Have you ever realized that it has been months since you saw your favorite friends? Or that a week has gone by without a real conversation with your partner? One of the greatest challenges of a successful executive’s social life is the logistics and prioritization.
When our twins arrived and our oldest daughter wasn’t quite two years old, my husband and I knew we needed to take ruthless action to save our sanity. Parents of multiples find it is easy to lose touch with their friends just when they need them the most. Ongoing work deadlines can have the same effect.
My three daughters have taught me to put my social life on autopilot. I did this with a close group of friends. We decided to meet for dinner the first Monday of every month; whoever could make it that night would show up. We picked the venue for the following month at the end of each dinner. It required zero planning or follow-up e-mails and the reward was a regular evening out with friends that energize me and make me laugh until I cry.

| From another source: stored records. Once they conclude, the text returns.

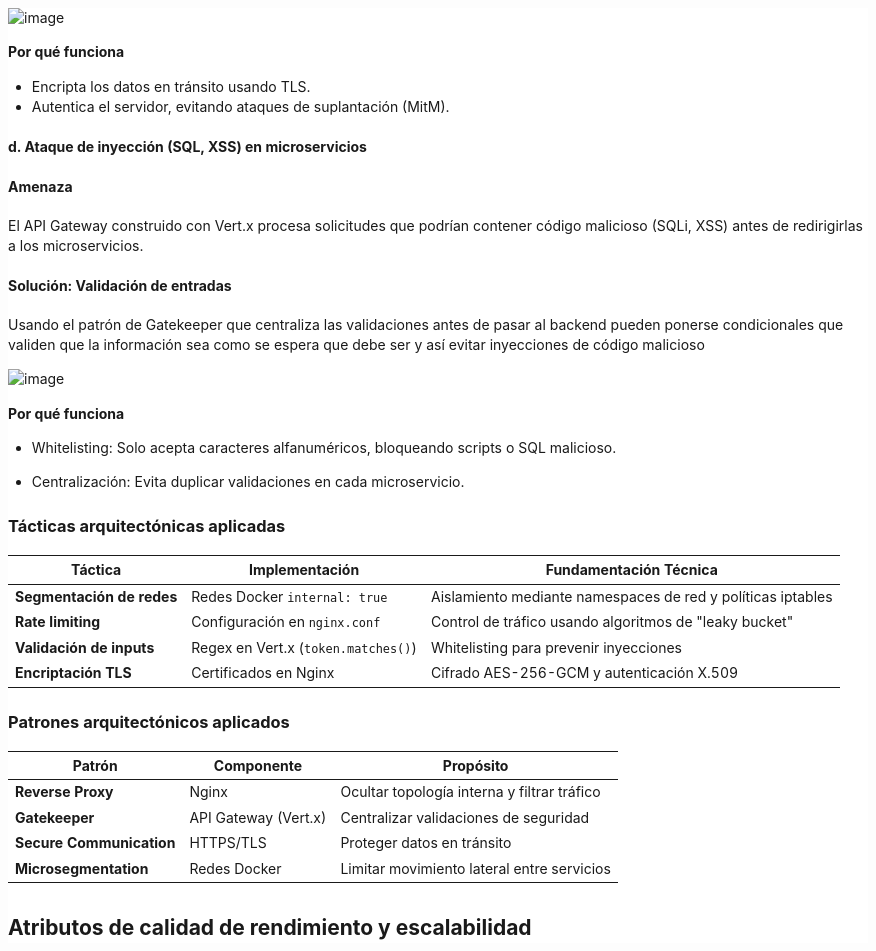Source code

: ![image](https://github.com/user-attachments/assets/e606bae7-e045-4b8d-b1d3-8978818eb767)

**Por qué funciona**

- Encripta los datos en tránsito usando TLS.
- Autentica el servidor, evitando ataques de suplantación (MitM).

#### d. Ataque de inyección (SQL, XSS) en microservicios

#### Amenaza

El API Gateway construido con Vert.x procesa solicitudes que podrían contener código malicioso (SQLi, XSS) antes de redirigirlas a los microservicios.

#### Solución: Validación de entradas

Usando el patrón de Gatekeeper que centraliza las validaciones antes de pasar al backend pueden ponerse condicionales que validen que la información sea como se espera que debe ser y así evitar inyecciones de código malicioso

![image](https://github.com/user-attachments/assets/70690227-3422-46fc-9b36-cccfdb09ab06)

**Por qué funciona**

- Whitelisting: Solo acepta caracteres alfanuméricos, bloqueando scripts o SQL malicioso.

- Centralización: Evita duplicar validaciones en cada microservicio.

### Tácticas arquitectónicas aplicadas 

| Táctica                  | Implementación                          | Fundamentación Técnica                                                                 |
|--------------------------|----------------------------------------|---------------------------------------------------------------------------------------|
| **Segmentación de redes** | Redes Docker `internal: true`          | Aislamiento mediante namespaces de red y políticas iptables                           |
| **Rate limiting**         | Configuración en `nginx.conf`          | Control de tráfico usando algoritmos de "leaky bucket"                                |
| **Validación de inputs**  | Regex en Vert.x (`token.matches()`)    | Whitelisting para prevenir inyecciones                                               |
| **Encriptación TLS**      | Certificados en Nginx                  | Cifrado AES-256-GCM y autenticación X.509                                            |

### Patrones arquitectónicos aplicados

| Patrón                   | Componente               | Propósito                                                                             |
|--------------------------|--------------------------|---------------------------------------------------------------------------------------|
| **Reverse Proxy**        | Nginx                    | Ocultar topología interna y filtrar tráfico                                           |
| **Gatekeeper**           | API Gateway (Vert.x)     | Centralizar validaciones de seguridad                                                 |
| **Secure Communication** | HTTPS/TLS                | Proteger datos en tránsito                                                            |
| **Microsegmentation**    | Redes Docker             | Limitar movimiento lateral entre servicios                                           |

## Atributos de calidad de rendimiento y escalabilidad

I hear phrases like this from busy executives all the time: “I owe my partner.” “I need to pay him [or her] back for the last six months of my crazy work schedule.” “My partner isn’t happy with how much time I spend at work.”
It’s okay to need some alone time with your partner. It’s okay for your partner to need that from you. There. I have said it. I love my kids, and I also love my husband. Sometimes our conversations revolve solely around tasks, schedules, chores, and parenting. That can frankly be monotonous and no fun. We now prioritize date nights once a month and date weekends twice a year.
It is easy to allow business and life commitments to take over everything. Rather than sitting back and letting that happen, consider how you can schedule your social and personal time as efficiently as you schedule your work commitments.
Who do you wish you could put on autopilot to see today?